▶ _Work to be completed_
Return every line of the listing, exactly as it reads.

▶ _Data for the task_
________________________________________

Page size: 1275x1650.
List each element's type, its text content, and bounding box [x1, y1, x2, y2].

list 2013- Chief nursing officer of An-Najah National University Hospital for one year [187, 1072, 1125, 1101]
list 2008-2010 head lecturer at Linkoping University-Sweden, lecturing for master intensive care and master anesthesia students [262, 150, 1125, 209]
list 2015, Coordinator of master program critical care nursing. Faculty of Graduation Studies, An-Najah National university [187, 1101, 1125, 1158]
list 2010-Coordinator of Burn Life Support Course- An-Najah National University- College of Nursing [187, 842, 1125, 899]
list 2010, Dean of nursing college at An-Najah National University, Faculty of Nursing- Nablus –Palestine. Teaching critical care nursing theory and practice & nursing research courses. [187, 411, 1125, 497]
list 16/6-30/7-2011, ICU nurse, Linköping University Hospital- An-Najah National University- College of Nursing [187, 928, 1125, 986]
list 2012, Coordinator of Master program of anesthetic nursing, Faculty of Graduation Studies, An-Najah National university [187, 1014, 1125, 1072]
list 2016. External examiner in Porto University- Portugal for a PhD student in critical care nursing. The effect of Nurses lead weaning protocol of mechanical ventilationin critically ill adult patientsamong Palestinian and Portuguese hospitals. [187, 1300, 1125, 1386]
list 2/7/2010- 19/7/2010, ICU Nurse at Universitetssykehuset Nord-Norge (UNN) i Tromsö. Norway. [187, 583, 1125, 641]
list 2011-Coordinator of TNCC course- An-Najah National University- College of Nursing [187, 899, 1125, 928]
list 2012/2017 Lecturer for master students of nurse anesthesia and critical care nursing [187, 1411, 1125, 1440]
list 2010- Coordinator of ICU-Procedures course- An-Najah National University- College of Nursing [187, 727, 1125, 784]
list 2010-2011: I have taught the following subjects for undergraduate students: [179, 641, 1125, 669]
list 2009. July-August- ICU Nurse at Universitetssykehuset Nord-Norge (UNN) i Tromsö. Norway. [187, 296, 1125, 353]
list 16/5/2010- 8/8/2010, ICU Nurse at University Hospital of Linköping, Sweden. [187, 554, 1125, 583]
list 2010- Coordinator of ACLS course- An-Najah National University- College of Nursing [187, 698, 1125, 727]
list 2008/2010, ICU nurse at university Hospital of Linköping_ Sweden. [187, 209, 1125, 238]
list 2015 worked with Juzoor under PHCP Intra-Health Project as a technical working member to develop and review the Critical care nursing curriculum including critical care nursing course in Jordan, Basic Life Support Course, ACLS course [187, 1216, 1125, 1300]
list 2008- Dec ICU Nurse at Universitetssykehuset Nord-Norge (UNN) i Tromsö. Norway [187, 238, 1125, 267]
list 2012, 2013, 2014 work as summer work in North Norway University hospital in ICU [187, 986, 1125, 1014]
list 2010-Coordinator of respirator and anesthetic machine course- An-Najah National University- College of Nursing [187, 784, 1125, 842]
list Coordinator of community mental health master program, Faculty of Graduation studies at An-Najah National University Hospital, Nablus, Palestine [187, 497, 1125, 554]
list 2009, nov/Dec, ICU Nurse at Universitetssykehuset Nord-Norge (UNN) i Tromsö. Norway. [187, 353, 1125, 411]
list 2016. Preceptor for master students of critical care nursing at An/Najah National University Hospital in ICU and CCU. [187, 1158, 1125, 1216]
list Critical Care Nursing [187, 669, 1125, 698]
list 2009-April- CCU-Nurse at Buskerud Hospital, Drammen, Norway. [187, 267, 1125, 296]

________________________________________

▶ _Expected answer_
Page size: 1275x1650.
List each element's type, its text content, and bounding box [x1, y1, x2, y2].

list 2013- Chief nursing officer of An-Najah National University Hospital for one year [187, 1072, 1125, 1101]
list 2008-2010 head lecturer at Linkoping University-Sweden, lecturing for master intensive care and master anesthesia students [262, 150, 1125, 209]
list 2015, Coordinator of master program critical care nursing. Faculty of Graduation Studies, An-Najah National university [187, 1101, 1125, 1158]
list 2010-Coordinator of Burn Life Support Course- An-Najah National University- College of Nursing [187, 842, 1125, 899]
list 2010, Dean of nursing college at An-Najah National University, Faculty of Nursing- Nablus –Palestine. Teaching critical care nursing theory and practice & nursing research courses. [187, 411, 1125, 497]
list 16/6-30/7-2011, ICU nurse, Linköping University Hospital- An-Najah National University- College of Nursing [187, 928, 1125, 986]
list 2012, Coordinator of Master program of anesthetic nursing, Faculty of Graduation Studies, An-Najah National university [187, 1014, 1125, 1072]
list 2016. External examiner in Porto University- Portugal for a PhD student in critical care nursing. The effect of Nurses lead weaning protocol of mechanical ventilationin critically ill adult patientsamong Palestinian and Portuguese hospitals. [187, 1300, 1125, 1386]
list 2/7/2010- 19/7/2010, ICU Nurse at Universitetssykehuset Nord-Norge (UNN) i Tromsö. Norway. [187, 583, 1125, 641]
list 2011-Coordinator of TNCC course- An-Najah National University- College of Nursing [187, 899, 1125, 928]
list 2012/2017 Lecturer for master students of nurse anesthesia and critical care nursing [187, 1411, 1125, 1440]
list 2010- Coordinator of ICU-Procedures course- An-Najah National University- College of Nursing [187, 727, 1125, 784]
list 2010-2011: I have taught the following subjects for undergraduate students: [179, 641, 1125, 669]
list 2009. July-August- ICU Nurse at Universitetssykehuset Nord-Norge (UNN) i Tromsö. Norway. [187, 296, 1125, 353]
list 16/5/2010- 8/8/2010, ICU Nurse at University Hospital of Linköping, Sweden. [187, 554, 1125, 583]
list 2010- Coordinator of ACLS course- An-Najah National University- College of Nursing [187, 698, 1125, 727]
list 2008/2010, ICU nurse at university Hospital of Linköping_ Sweden. [187, 209, 1125, 238]
list 2015 worked with Juzoor under PHCP Intra-Health Project as a technical working member to develop and review the Critical care nursing curriculum including critical care nursing course in Jordan, Basic Life Support Course, ACLS course [187, 1216, 1125, 1300]
list 2008- Dec ICU Nurse at Universitetssykehuset Nord-Norge (UNN) i Tromsö. Norway [187, 238, 1125, 267]
list 2012, 2013, 2014 work as summer work in North Norway University hospital in ICU [187, 986, 1125, 1014]
list 2010-Coordinator of respirator and anesthetic machine course- An-Najah National University- College of Nursing [187, 784, 1125, 842]
list Coordinator of community mental health master program, Faculty of Graduation studies at An-Najah National University Hospital, Nablus, Palestine [187, 497, 1125, 554]
list 2009, nov/Dec, ICU Nurse at Universitetssykehuset Nord-Norge (UNN) i Tromsö. Norway. [187, 353, 1125, 411]
list 2016. Preceptor for master students of critical care nursing at An/Najah National University Hospital in ICU and CCU. [187, 1158, 1125, 1216]
list Critical Care Nursing [187, 669, 1125, 698]
list 2009-April- CCU-Nurse at Buskerud Hospital, Drammen, Norway. [187, 267, 1125, 296]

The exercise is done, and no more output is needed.